小沢傀儡政党の批判は浸透していうえ、比例区名簿提出のドタバタはいかにも危うい印象を与えた。
まあ、今回は惨敗でもよい。私は日本が再生に動き出すには、一世代、30年くらいはかかると思っている。それに「義によりて」だから負けてもよい。これが将来の「芽」になることを願っている。
ところで、私は嘉田由起子さんが滋賀県知事になってからのさまざまな発言を興味深く思って、普通の知事ではないなとは思っていたが、これまで、人となりを知らなかった。
で、今回調べてみて、実に素晴らしい人であることを知った。

まず、研究者としての「スジ」がいい。生まれは埼玉県なのだが、中学の修学旅行で琵琶湖に魅了され、また京大の探検部にあこがれて京大農学部に入る。女人禁制といわれたが無理やり押しかけ入部。探検部の顧問が梅棹忠夫に吉良竜夫。当時若手だった石毛直道らにも薫陶を受けたという。
大学院はアメリカのウィスコンシン大学で、社会学を学ぶ。
アメリカに住んで、「日本人は個が確立していないからダメなんだ、だから戦争にも負けたんだ」といった当時はやりの「マインドコントロール」を脱して、のちに「生活環境主義」という学説を打ち立てることになる。この考え方はとてもおもしろく、まっとうであり、今後の日本の環境問題そして原発問題を考える上で役に立つ。

• 提供データ:

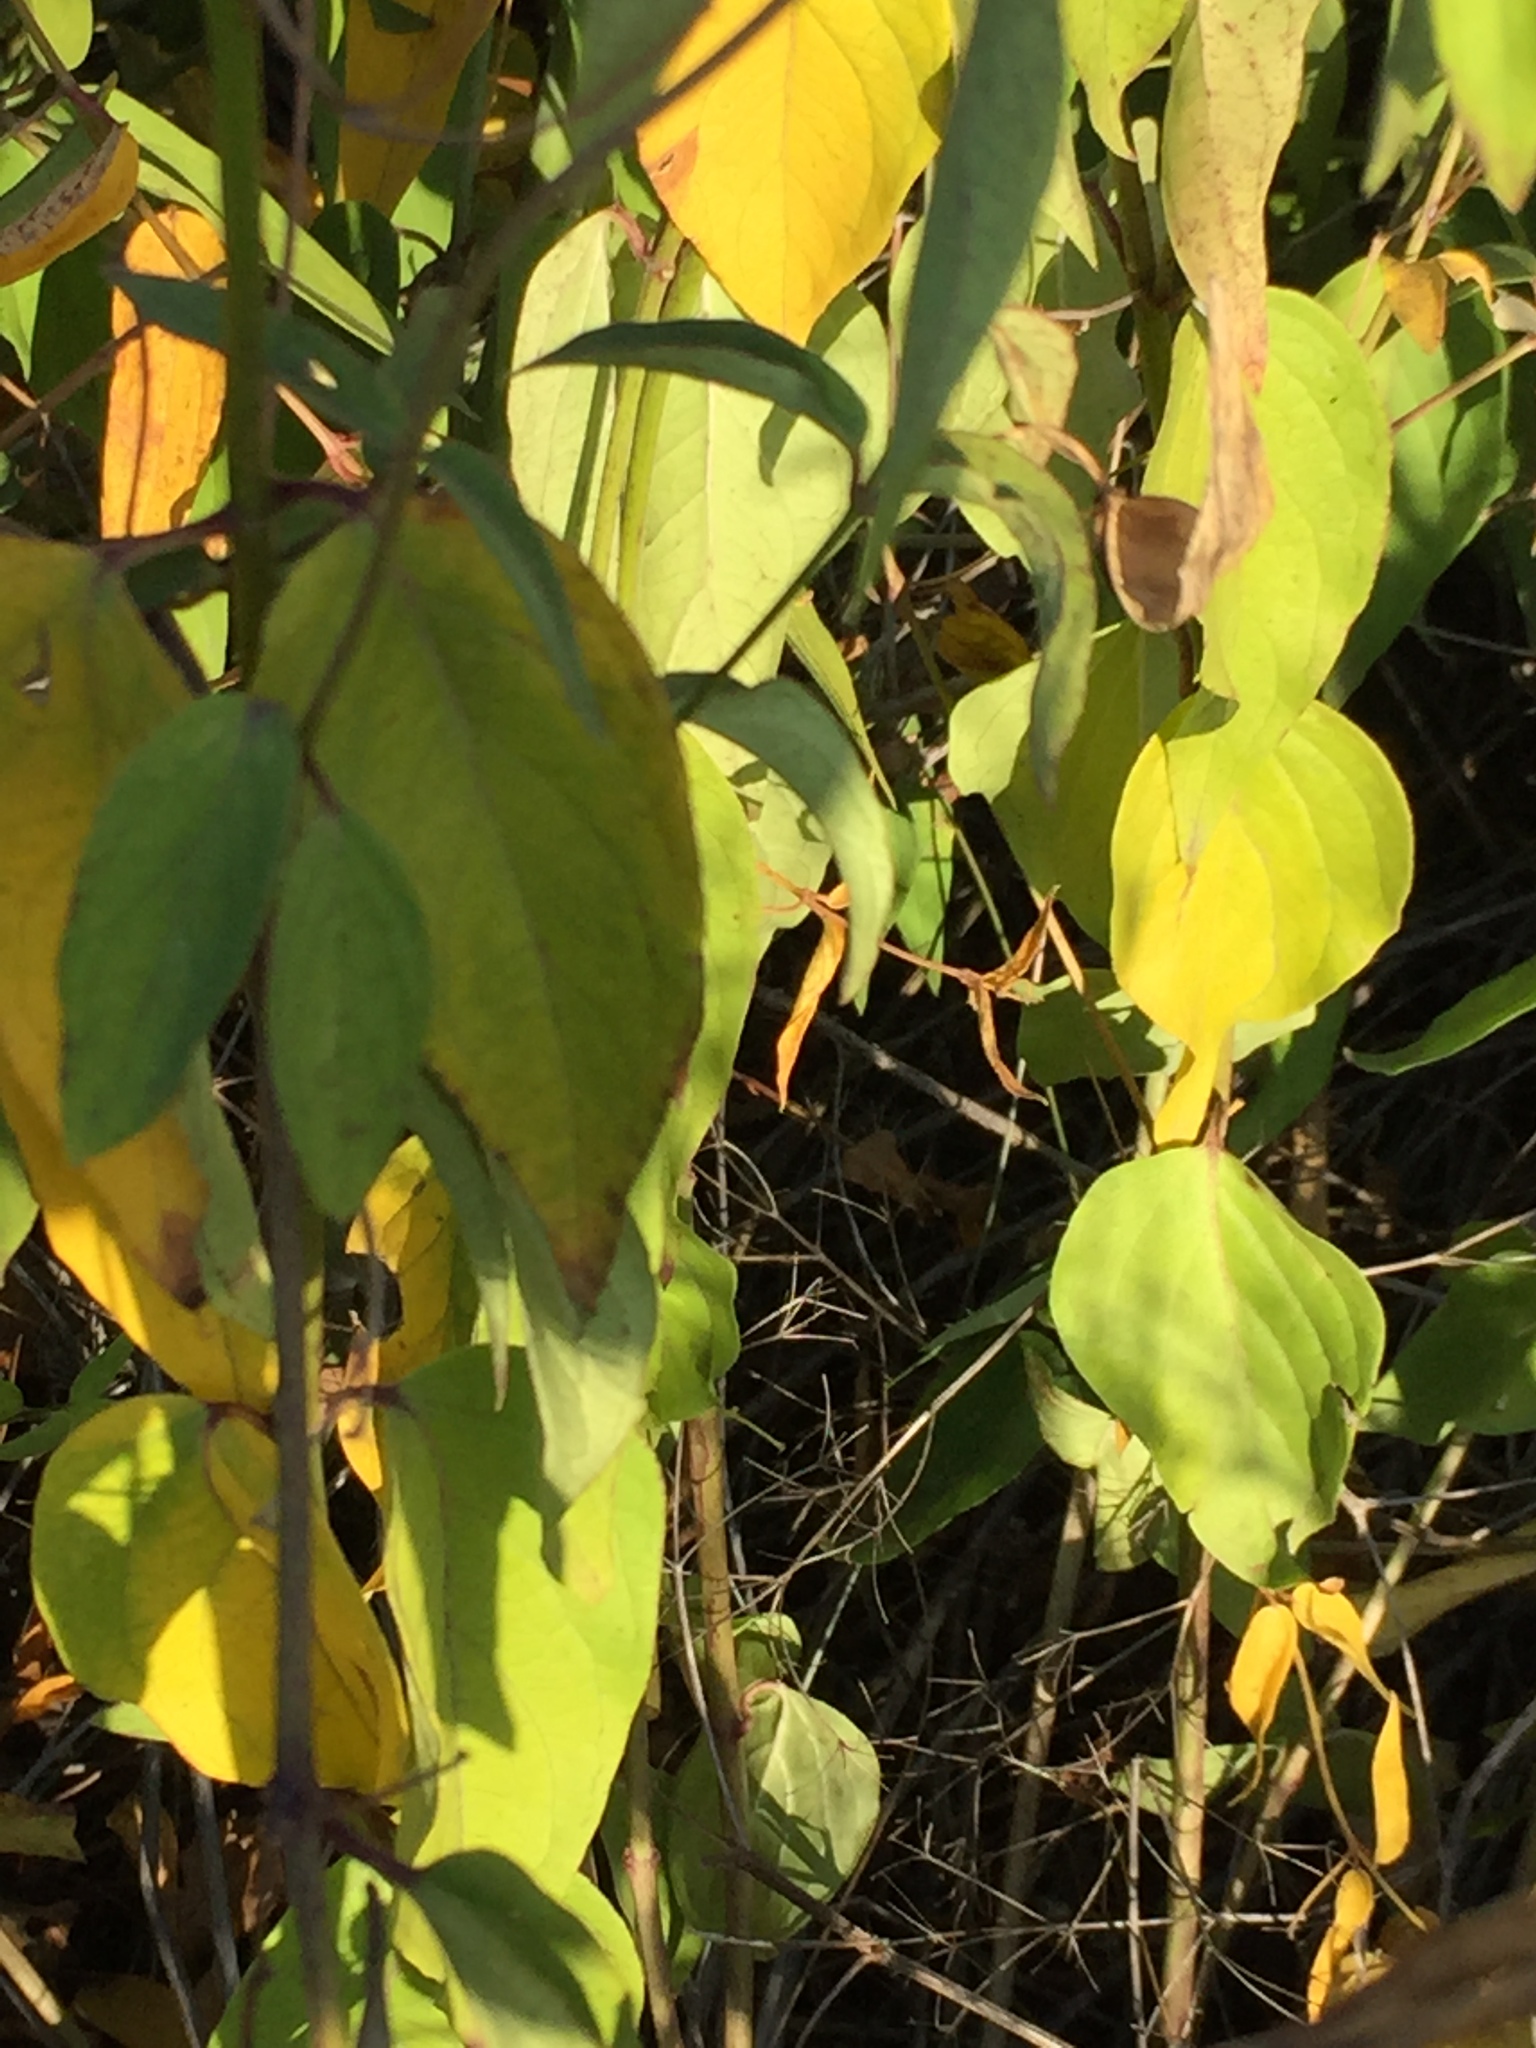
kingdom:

• やること:
滋賀県知事を紹介する本文の続きを、最後の文のあとから書いてください。 この作業にデータは関係しません。

• 解答:
次回は、この嘉田さんの学説を紹介したい。
きょうの嘉田語録。
国政に出ることを決断する一週間前、嘉田由起子知事は、故郷の埼玉県本庄市の母校、本庄東中学校で開校50周年の記念講演をした。中学の修学旅行で比叡山から見た琵琶湖の美しさを熱く語ったあと、567人の全校生徒にこう呼びかけた。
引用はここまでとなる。